## Document excerpt
• • • • • • •
On Tue, Jul 21, 2020 at 11:55:03AM -0400, Vivek Goyal wrote:
> On Tue, Jul 21, 2020 at 05:44:14PM +0200, Miklos Szeredi wrote:
> > On Tue, Jul 21, 2020 at 5:17 PM Vivek Goyal <vgoyal@redhat.com> wrote:
> > >
> > > On Tue, Jul 21, 2020 at 02:33:41PM +0200, Miklos Szeredi wrote:
> > > > On Mon, Jul 20, 2020 at 5:41 PM Vivek Goyal <vgoyal@redhat.com> wrote:
> > > > >
> > > > > On Fri, Jul 17, 2020 at 10:53:07AM +0200, Miklos Szeredi wrote:
> > > >
> > > > > I see in VFS that chown() always kills suid/sgid. While truncate() and
> > > > > write(), will suid/sgid only if caller does not have CAP_FSETID.
> > > > >
> > > > > How does this work with FUSE_HANDLE_KILLPRIV. IIUC, file server does not
> > > > > know if caller has CAP_FSETID or not. That means file server will be
> > > > > forced to kill suid/sgid on every write and truncate. And that will fail
> > > > > some of the tests.
> > > > >
> > > > > For WRITE requests now we do have the notion of setting
> > > > > FUSE_WRITE_KILL_PRIV flag to tell server explicitly to kill suid/sgid.
> > > > > Probably we could use that in cached write path as well to figure out
> > > > > whether to kill suid/sgid or not. But truncate() will still continue
> > > > > to be an issue.
> > > >
> > > > Yes, not doing the same for truncate seems to be an oversight.
• • • • • • •
## Data excerpt
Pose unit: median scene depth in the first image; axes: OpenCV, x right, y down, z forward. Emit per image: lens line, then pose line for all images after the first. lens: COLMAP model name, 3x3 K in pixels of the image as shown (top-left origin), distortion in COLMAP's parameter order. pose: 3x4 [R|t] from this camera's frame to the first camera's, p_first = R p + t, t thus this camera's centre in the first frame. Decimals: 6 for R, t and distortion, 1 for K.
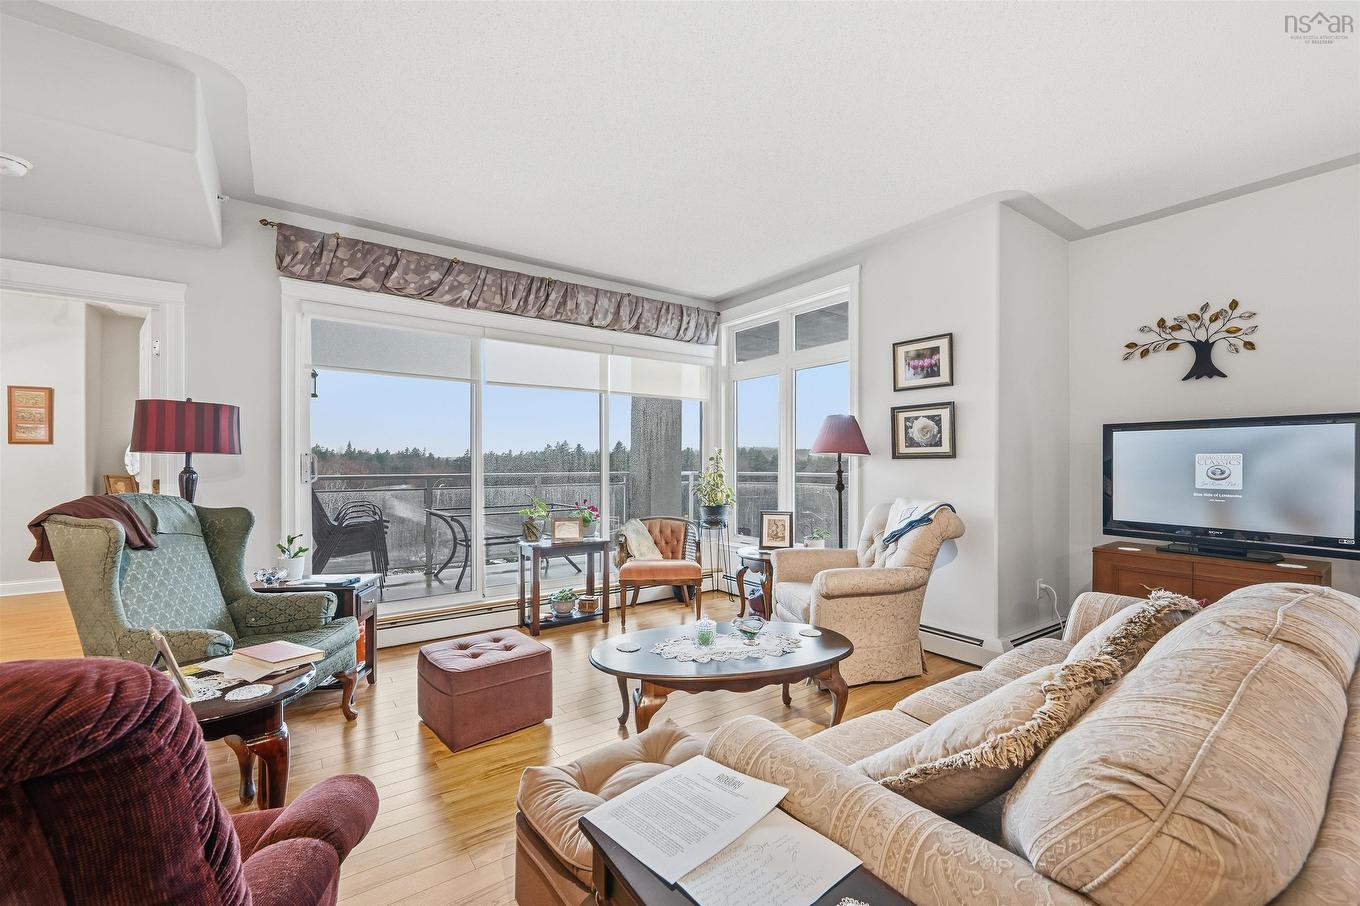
• • • • • • •
## Requirement
Quote the email thread on killing suid/sgid in FUSE in full, word for word.

## Written answer
On Tue, Jul 21, 2020 at 11:55:03AM -0400, Vivek Goyal wrote:
> On Tue, Jul 21, 2020 at 05:44:14PM +0200, Miklos Szeredi wrote:
> > On Tue, Jul 21, 2020 at 5:17 PM Vivek Goyal <vgoyal@redhat.com> wrote:
> > >
> > > On Tue, Jul 21, 2020 at 02:33:41PM +0200, Miklos Szeredi wrote:
> > > > On Mon, Jul 20, 2020 at 5:41 PM Vivek Goyal <vgoyal@redhat.com> wrote:
> > > > >
> > > > > On Fri, Jul 17, 2020 at 10:53:07AM +0200, Miklos Szeredi wrote:
> > > >
> > > > > I see in VFS that chown() always kills suid/sgid. While truncate() and
> > > > > write(), will suid/sgid only if caller does not have CAP_FSETID.
> > > > >
> > > > > How does this work with FUSE_HANDLE_KILLPRIV. IIUC, file server does not
> > > > > know if caller has CAP_FSETID or not. That means file server will be
> > > > > forced to kill suid/sgid on every write and truncate. And that will fail
> > > > > some of the tests.
> > > > >
> > > > > For WRITE requests now we do have the notion of setting
> > > > > FUSE_WRITE_KILL_PRIV flag to tell server explicitly to kill suid/sgid.
> > > > > Probably we could use that in cached write path as well to figure out
> > > > > whether to kill suid/sgid or not. But truncate() will still continue
> > > > > to be an issue.
> > > >
> > > > Yes, not doing the same for truncate seems to be an oversight.